Le débat fait rage entre orthodoxes et hétérodoxes autour de la caractérisation de l'économie comme science. Ces derniers ont commencé l'échange par des propos peu respectueux, en choisissant par exemple comme titre pour la traduction du livre de Steve Keen « L'Imposture économique ». Pierre Cahuc et André Zylberberg ont répliqué en intitulant leur ouvrage « Le Négationnisme économique », là où il aurait été moins choquant d'utiliser, comme dans le monde anglo-saxon, le terme de « déni scientifique ». Laissons de côté la polémique pour revenir à la définition poppérienne de la science : une succession d'énoncés réfutables qui ne sont que des suppositions évoluant au gré de leur confrontation à la réalité.
L'économie dispose aujourd'hui de méthodes permettant de s'appuyer avec un certain degré de confiance sur l'observation. La question clef ici est l'« inférence causale » : est-on capable, par exemple, d'identifier lorsqu'un chômeur redevient actif ce qui est imputable aux politiques publiques ? Depuis les années 1920, avec les travaux pionniers du biostatisticien Ronald Fisher, les scientifiques ont développé une approche inspirée de la méthode du placebo en médecine, consistant à répartir aléatoirement les individus en deux groupes. Seul le premier groupe sera affecté par la mesure étudiée. La comparaison de l'évolution des deux groupes permet de mesurer l'effet de la mesure. Comme il est souvent difficile de réaliser de telles expériences « randomisées » en sciences sociales, une palette d'outils dits « quasi expérimentaux » se sont développés depuis.

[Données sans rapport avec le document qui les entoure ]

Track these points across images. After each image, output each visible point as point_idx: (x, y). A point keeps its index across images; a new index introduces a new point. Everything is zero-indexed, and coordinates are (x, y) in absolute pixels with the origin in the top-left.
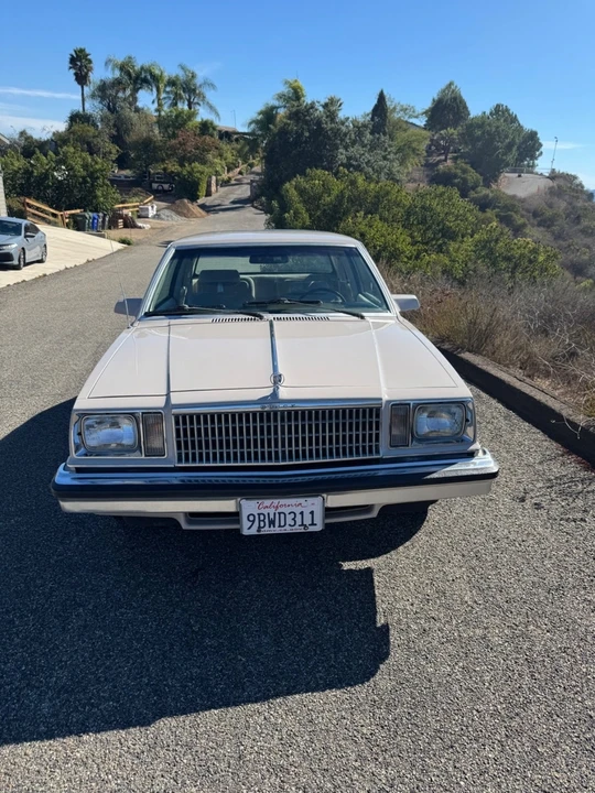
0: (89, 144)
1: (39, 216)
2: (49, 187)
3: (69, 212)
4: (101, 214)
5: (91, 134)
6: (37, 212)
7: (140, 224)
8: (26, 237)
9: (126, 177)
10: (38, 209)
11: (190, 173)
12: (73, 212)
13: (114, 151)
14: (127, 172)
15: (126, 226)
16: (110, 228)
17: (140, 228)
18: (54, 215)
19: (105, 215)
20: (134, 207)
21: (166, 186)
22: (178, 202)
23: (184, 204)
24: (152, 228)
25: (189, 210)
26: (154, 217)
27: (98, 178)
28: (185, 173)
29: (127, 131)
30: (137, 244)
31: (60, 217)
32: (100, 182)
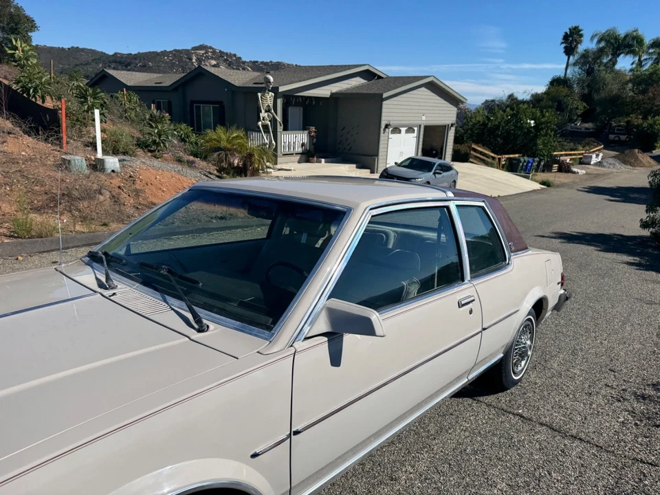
0: (560, 102)
1: (480, 159)
2: (499, 136)
3: (507, 156)
4: (537, 159)
5: (564, 94)
6: (478, 155)
7: (575, 170)
8: (434, 173)
9: (586, 129)
10: (481, 153)
11: (651, 126)
12: (512, 156)
13: (581, 107)
14: (589, 125)
15: (560, 170)
16: (543, 171)
17: (574, 173)
18: (494, 158)
19: (541, 160)
20: (580, 154)
21: (623, 138)
22: (627, 152)
23: (634, 154)
24: (586, 174)
25: (637, 159)
26: (596, 164)
27: (542, 129)
28: (645, 125)
29: (598, 91)
30: (558, 186)
31: (497, 160)
32: (543, 132)
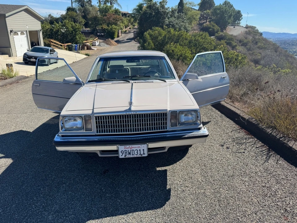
0: (74, 19)
1: (56, 46)
2: (59, 35)
3: (66, 44)
4: (78, 45)
5: (75, 15)
6: (55, 44)
7: (93, 48)
8: (50, 54)
9: (88, 31)
10: (55, 43)
11: (111, 29)
12: (68, 44)
13: (83, 21)
14: (88, 29)
15: (88, 49)
16: (82, 50)
17: (93, 49)
18: (61, 45)
19: (80, 45)
20: (91, 42)
21: (103, 34)
22: (107, 40)
23: (109, 40)
24: (97, 50)
25: (111, 43)
26: (98, 46)
27: (77, 31)
28: (109, 29)
29: (88, 14)
30: (92, 56)
31: (63, 46)
32: (78, 33)
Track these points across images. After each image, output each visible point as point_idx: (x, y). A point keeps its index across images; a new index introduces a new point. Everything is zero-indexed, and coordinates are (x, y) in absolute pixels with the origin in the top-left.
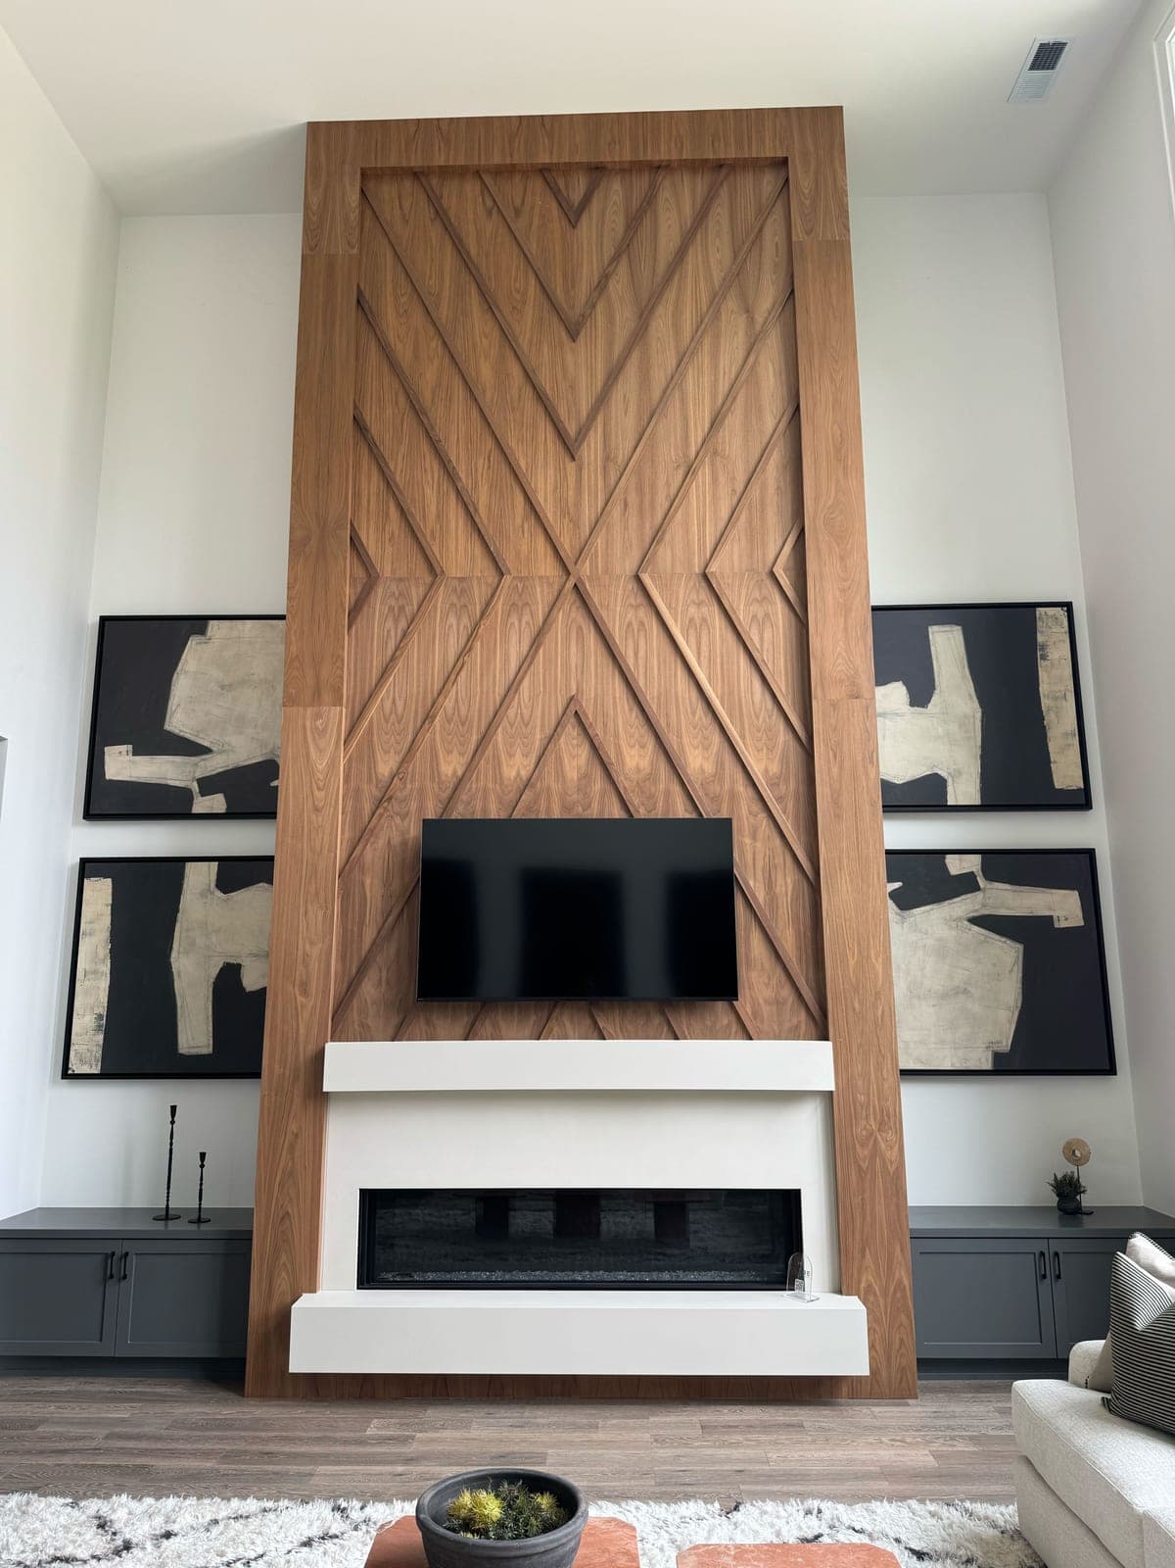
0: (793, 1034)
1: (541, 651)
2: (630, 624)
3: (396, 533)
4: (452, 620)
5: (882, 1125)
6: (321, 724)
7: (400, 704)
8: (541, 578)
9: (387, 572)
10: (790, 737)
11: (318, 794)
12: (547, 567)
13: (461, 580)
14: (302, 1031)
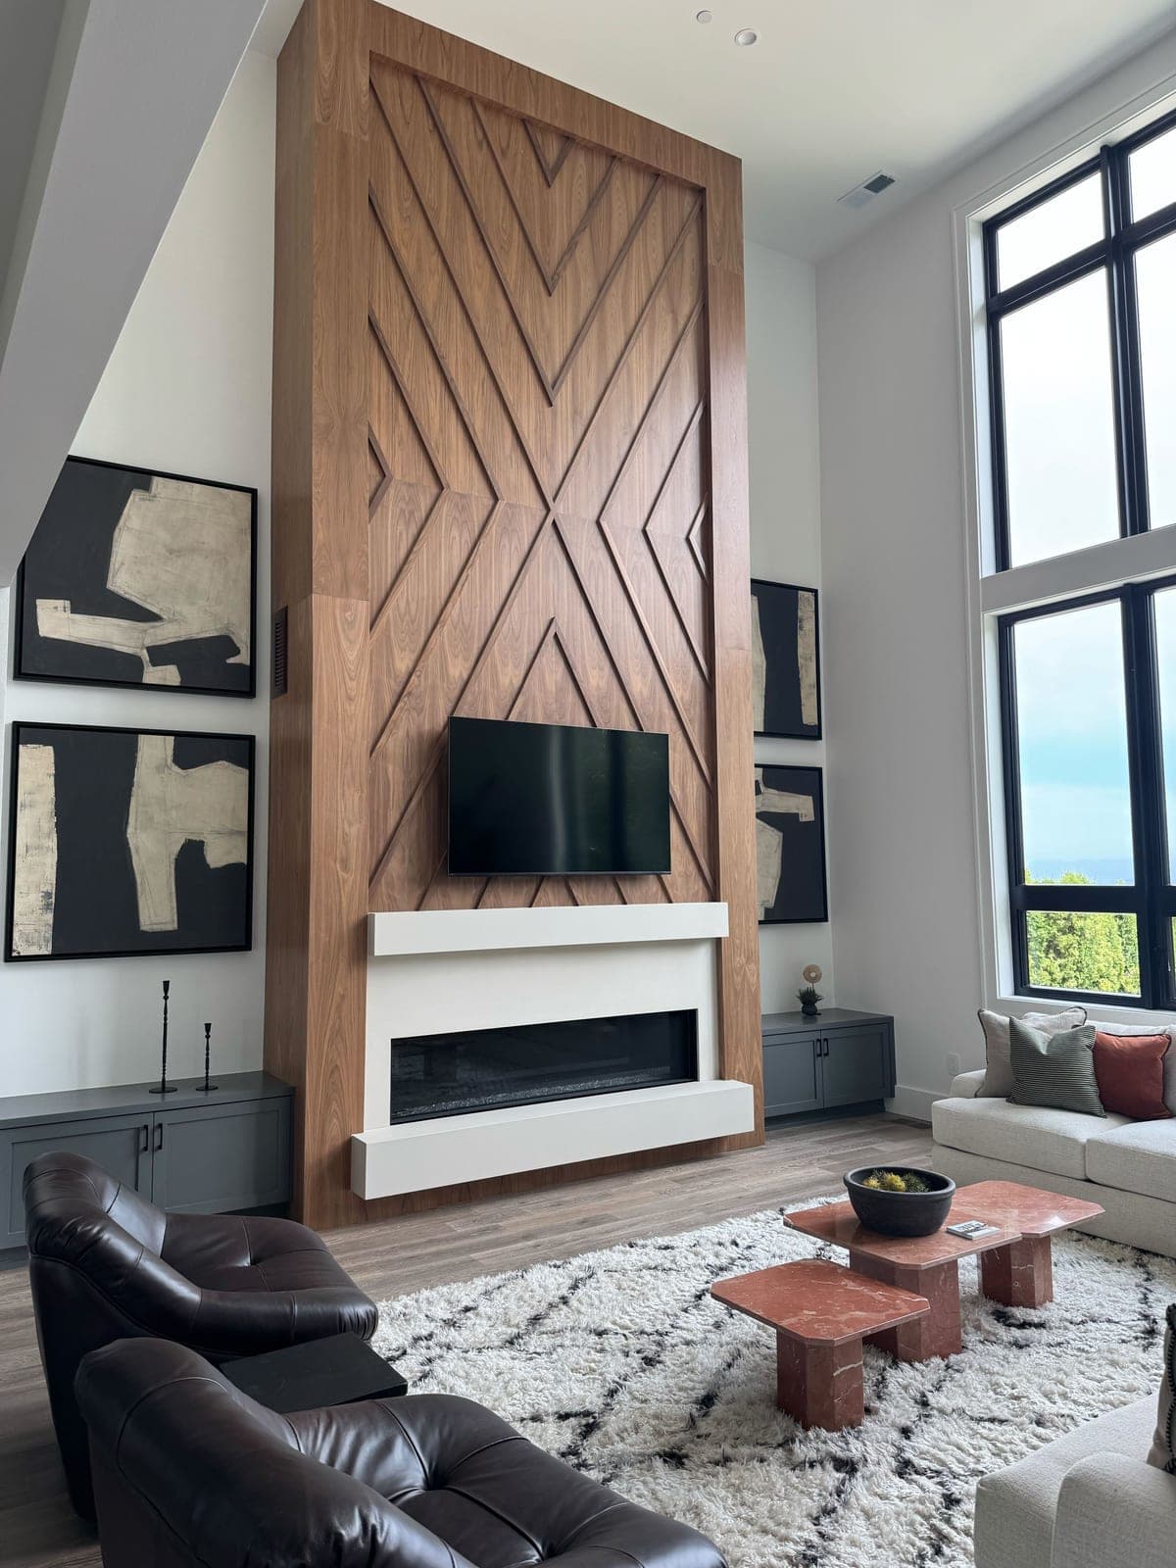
0: (695, 899)
1: (527, 577)
2: (592, 562)
3: (405, 438)
4: (455, 533)
5: (748, 959)
6: (350, 616)
7: (413, 607)
8: (526, 507)
9: (398, 476)
10: (697, 672)
11: (350, 684)
12: (531, 498)
13: (462, 496)
14: (344, 905)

Ces approches empiriques font l'objet de débats récurrents, qui poussent les chercheurs à raffiner au fil des années leurs méthodes, voire à remettre en cause des résultats établis. En 2010, ce débat a vu le récent prix Nobel Angus Deaton critiquer la méthode des expériences randomisées, tandis que Joshua Angrist et Jörn-Steffen Pischke évoquaient, au contraire, la « révolution » apportée depuis vingt ans par ces méthodes expérimentales venues crédibiliser de nombreux champs de l'économie. Deux questions se posent naturellement : un résultat est-il valable en soi ? Dans le cas d'une expérience randomisée, cela suppose notamment qu'il n'y ait pas de biais dans la construction des deux groupes. Est-il transposable à d'autres situations ? L'économie est une science sociale, ses énoncés peuvent être justes à un instant et un endroit donnés, incorrects ailleurs. Pour cette raison, les chercheurs mènent des « méta-analyses » en cherchant à obtenir des causalités plus solides à partir de nombreuses études menées sur une même question dans différents pays.

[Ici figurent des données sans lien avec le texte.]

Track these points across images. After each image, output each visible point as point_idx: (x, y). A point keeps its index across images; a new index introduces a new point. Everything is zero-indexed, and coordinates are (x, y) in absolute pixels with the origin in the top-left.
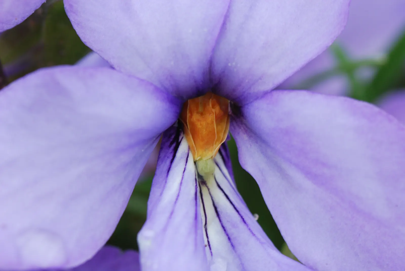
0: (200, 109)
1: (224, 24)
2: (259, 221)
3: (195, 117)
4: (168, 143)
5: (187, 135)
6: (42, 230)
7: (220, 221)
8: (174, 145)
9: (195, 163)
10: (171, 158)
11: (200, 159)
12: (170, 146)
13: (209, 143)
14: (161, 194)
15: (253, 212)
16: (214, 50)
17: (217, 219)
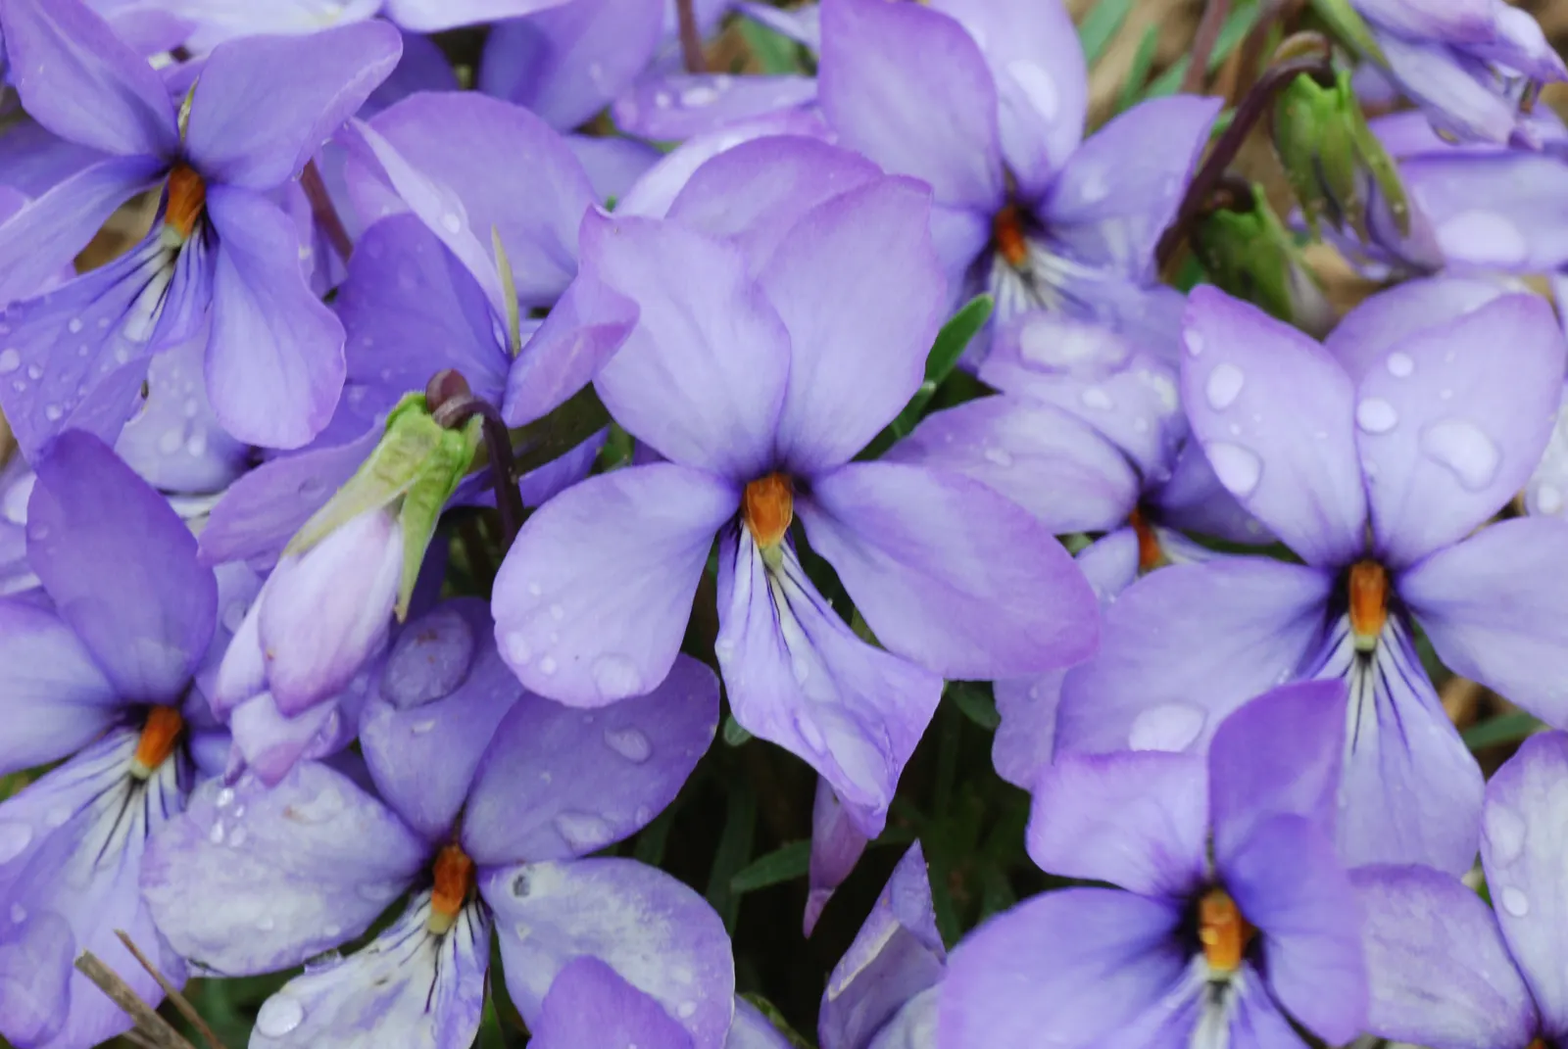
0: (761, 489)
1: (785, 400)
2: (834, 607)
3: (757, 500)
4: (728, 532)
5: (748, 521)
6: (613, 655)
7: (794, 614)
8: (734, 536)
9: (761, 551)
10: (734, 549)
11: (767, 548)
12: (731, 534)
13: (773, 528)
14: (732, 595)
15: (825, 596)
16: (778, 425)
17: (790, 614)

L'absence de certitudes en économie vient confirmer qu'il s'agit bien d'une science (expérimentale) au sens de Popper, et ne doit pas servir d'argument pour omettre du débat public les nombreux travaux désormais disponibles. Malheureusement, l'actualité récente nous montre combien la sphère politique, au lieu de chercher à comprendre ce qui n'a pas marché pour corriger le tir, préfère ignorer sciemment les évaluations négatives. Ainsi, deux « méta-analyses » publiées en 2010 concluaient qu'un jeune disposant d'un emploi d'avenir - un emploi public subventionné - a plus de chances de se retrouver exclu du marché du travail par la suite que s'il n'en avait jamais bénéficié ! Ces résultats étaient cités par la Cour des comptes dès 2011, et cela n'a pas empêché le gouvernement d'user de cette politique inefficace. La droite n'est pas en reste, deux des mesures phares annoncées lors du débat de la primaire - baisse des charges sur les salaires moyens et renforcement du quotient familial - n'ont pas les effets escomptés sur le chômage et la natalité. Ignorer ou nier les travaux académiques est ici une bonne manière de faire passer un cadeau électoral pour une mesure d'intérêt public.